Vacations, whether home-based or involving travel are important components to work/life balance, productivity and relieving work-related stress. A few days off to move children into their dorm at college or to help your parents relocate to a retirement community don’t count as vacations. Time away from work that includes checking business e-mail and voicemail multiple times a day doesn’t count as vacation either.
According to a Vacation Deprivation Survey, U.S. employees reported “feeling rested and rejuvenated after vacation as well as reconnected with their families.” 34% of employees in the survey stated they return to work feeling better about their jobs and more productive at work. According to a 2013 survey by SHRM, the Society of Human Resource Management, vacations affect employee morale, wellness, performance, retention, productivity and office culture.
I reported to a Sr.
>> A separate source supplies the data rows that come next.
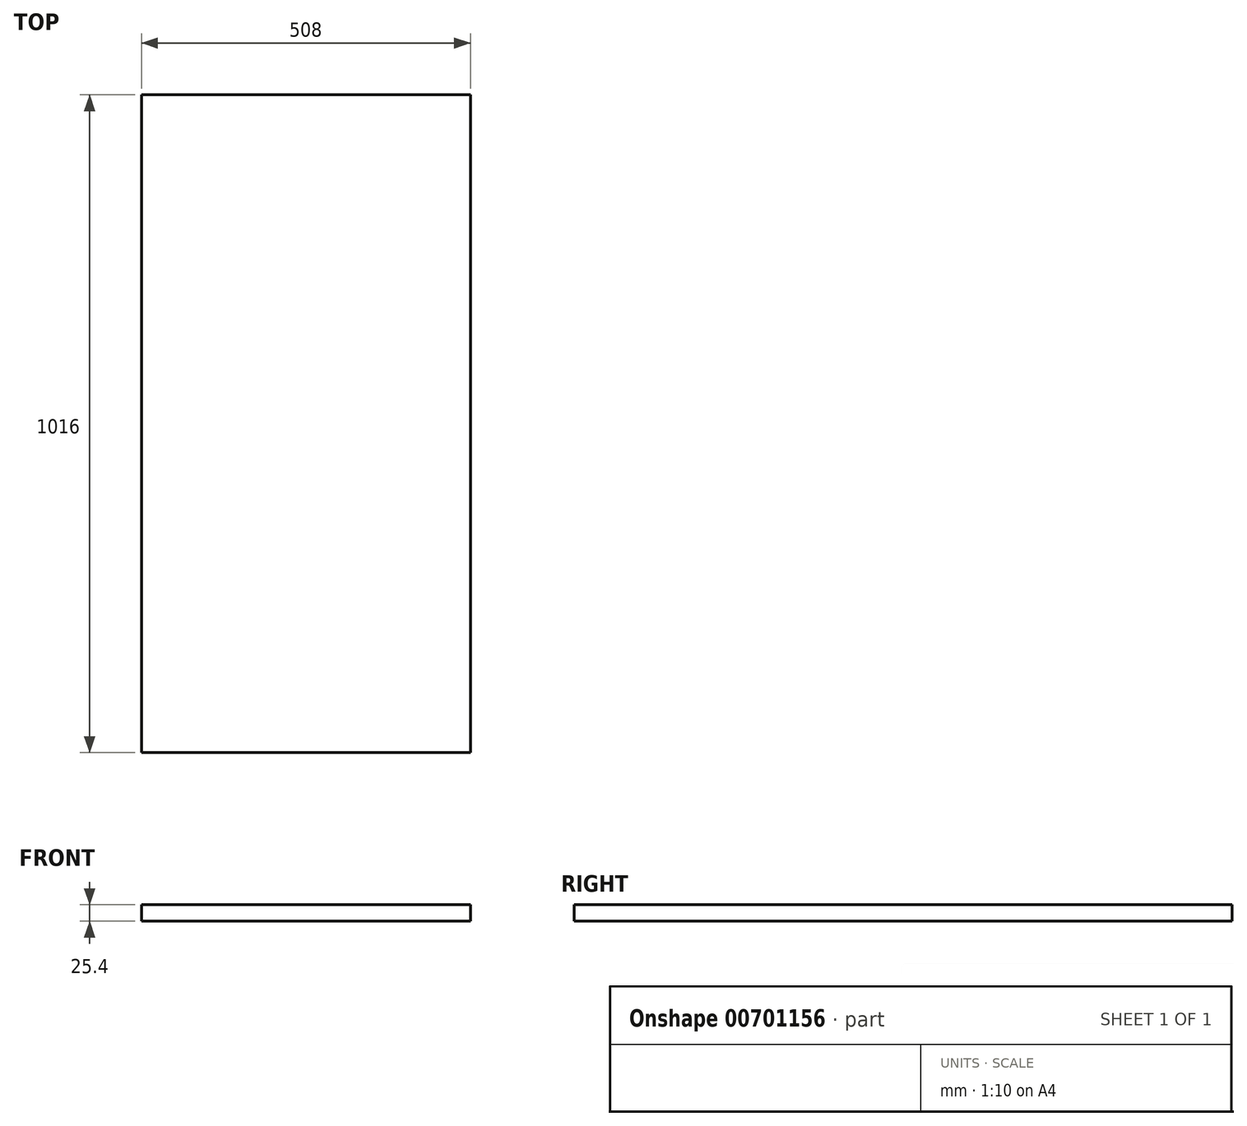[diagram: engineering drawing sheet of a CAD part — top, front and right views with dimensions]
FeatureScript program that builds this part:
annotation { "Feature Type Name" : "Feature", "Feature Type Description" : "" }
export const myFeature = defineFeature(function(context is Context, id is Id, definition is map)
    precondition{}
    {
        {
            var Q0;
            Q0=qCreatedBy(makeId("Top.planeOp"),FACE);
            var sketch = newSketch(context, id + "F0", { "sketchPlane" : qUnion([Q0])});
            skLineSegment(sketch, "E0.bottom", {"start": v(-254, 508) * mm, "end": v(254, 508) * mm});
            skLineSegment(sketch, "E0.top", {"start": v(-254, -508) * mm, "end": v(254, -508) * mm});
            skLineSegment(sketch, "E0.left", {"start": v(-254, 508) * mm, "end": v(-254, -508) * mm});
            skLineSegment(sketch, "E0.right", {"start": v(254, 508) * mm, "end": v(254, -508) * mm});
            skPoint(sketch, "E0.middle", {"position": v(0, 0) * mm});
            skSolve(sketch);
        }
        {
            var Q0;
            Q0 = qSketchRegion(id + "F0", true);
            extrude(context, id + "F1", {"entities" : qUnion([Q0]), "depth" : 25.4 * mm, "offsetDistance" : 25.4 * mm});
        }
    });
Vice-President with the attitude that if your department couldn’t function without their leader for five days, you needed to replace your managers and supervisors. Interesting Perspective!
Forward-thinking companies encourage their employees to recharge their batteries by implementing “use it or lose it” vacation policies. Companies also “cap” or limit the amount of vacation carry-over or pay-out for unused time off in an effort to keep their high-performers at optimal productivity.
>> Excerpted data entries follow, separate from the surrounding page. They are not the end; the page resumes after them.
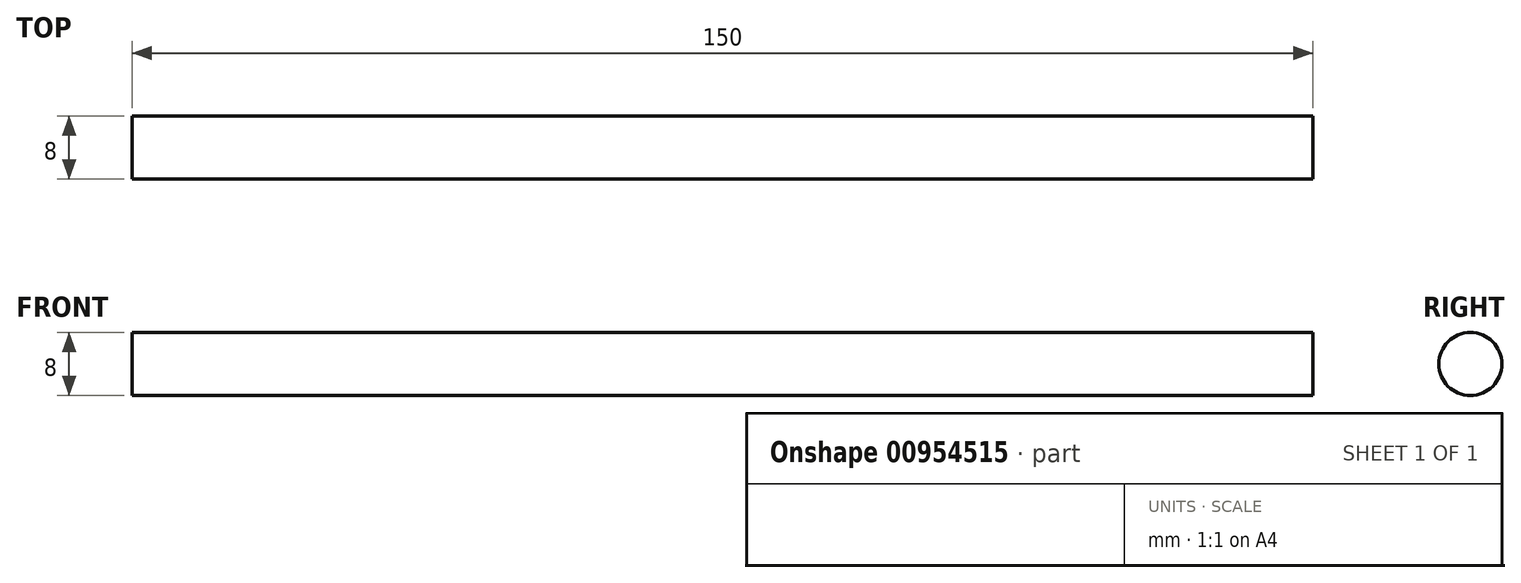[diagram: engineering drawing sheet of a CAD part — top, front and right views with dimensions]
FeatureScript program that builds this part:
annotation { "Feature Type Name" : "Feature", "Feature Type Description" : "" }
export const myFeature = defineFeature(function(context is Context, id is Id, definition is map)
    precondition{}
    {
        {
            var Q0;
            Q0=qCreatedBy(makeId("Right.planeOp"),FACE);
            var sketch = newSketch(context, id + "F0", { "sketchPlane" : qUnion([Q0])});
            skCircle(sketch, "E0", {"center": v(0, 0) * mm, "radius": 4 * mm});
            skSolve(sketch);
        }
        {
            var Q0;
            Q0=makeQuery(id+"F0.imprint","IMPRINT",FACE,{"disambiguationData":[TD([[makeQuery(id+"F0.imprint","IMPRINT",EDGE,{"derivedFrom":sQuery(id+"F0.wireOp",EDGE,"E0")}),1.0]])]});
            extrude(context, id + "F1", {"entities" : qUnion([Q0]), "depth" : 150 * mm, "offsetDistance" : 25 * mm});
        }
    });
There are many reasons managers resist taking time off and most of them are revealing. Here are a few examples:
1. The “live-to-work” manager who doesn’t own the business. There’s a fine line between at-work martyrs who feel guilty unless they log more hours than their peers and goes on ad nauseam about it and a workaholic.
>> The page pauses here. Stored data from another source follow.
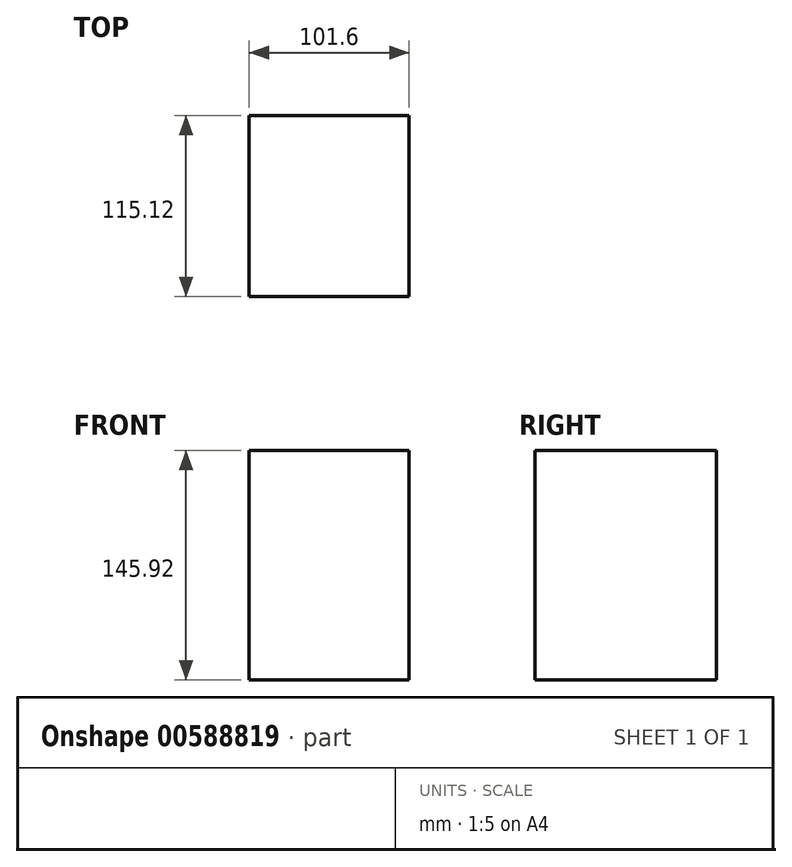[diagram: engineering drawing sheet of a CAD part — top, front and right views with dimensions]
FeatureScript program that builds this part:
annotation { "Feature Type Name" : "Feature", "Feature Type Description" : "" }
export const myFeature = defineFeature(function(context is Context, id is Id, definition is map)
    precondition{}
    {
        {
            var Q0;
            Q0=qCreatedBy(makeId("Right.planeOp"),FACE);
            var sketch = newSketch(context, id + "F0", { "sketchPlane" : qUnion([Q0])});
            skLineSegment(sketch, "E0.bottom", {"start": v(-58.57, 73.25) * mm, "end": v(56.55, 73.25) * mm});
            skLineSegment(sketch, "E0.top", {"start": v(-58.57, -72.67) * mm, "end": v(56.55, -72.67) * mm});
            skLineSegment(sketch, "E0.left", {"start": v(-58.57, 73.25) * mm, "end": v(-58.57, -72.67) * mm});
            skLineSegment(sketch, "E0.right", {"start": v(56.55, 73.25) * mm, "end": v(56.55, -72.67) * mm});
            skSolve(sketch);
        }
        {
            var Q0;
            Q0=makeQuery(id+"F0.imprint","IMPRINT",FACE,{"disambiguationData":[TD([[makeQuery(id+"F0.imprint","IMPRINT",EDGE,{"derivedFrom":sQuery(id+"F0.wireOp",EDGE,"E0.bottom")}),-1.0]])]});
            var Q1;
            Q1=sQuery(id+"F0.wireOp",EDGE,"E0.left");
            var Q2;
            Q2=sQuery(id+"F0.wireOp",EDGE,"E0.right");
            var Q3;
            Q3=sQuery(id+"F0.wireOp",EDGE,"E0.bottom");
            var Q4;
            Q4=sQuery(id+"F0.wireOp",EDGE,"E0.top");
            extrude(context, id + "F1", {"entities" : qUnion([Q0]), "bodyType" : ToolBodyType.SURFACE, "surfaceEntities" : qUnion([Q1, Q2, Q3, Q4]), "oppositeDirection" : true, "depth" : 101.6 * mm, "offsetDistance" : 25.4 * mm});
        }
    });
2. The “arsonist manager” constantly is on the telephone putting out fires mostly caused by (guess who?).
3. The “micro-manager” is prevalent in middle management. At the heart of this manager’s reluctance to miss a minute of work is F-E-A-R. Take a deep sniff; you can smell it. This is the manager who can’t miss a telephone call or an e-mail and they are in your workspace to make sure you don’t miss one either.
4. The “I-AM- My Work” Boss. This is the manager defined by their work. Within moments of meeting any one the, “what do you do for a living” question is blurted out. A week without life-affirming work spells a near death experience.
Individual contributors can also exhibit similar traits, but it is more damaging for managers because they create and control the culture of their work unit. So take a few days off. Recharge your batteries. Reclaim your life outside work and more than anything, Have Fun!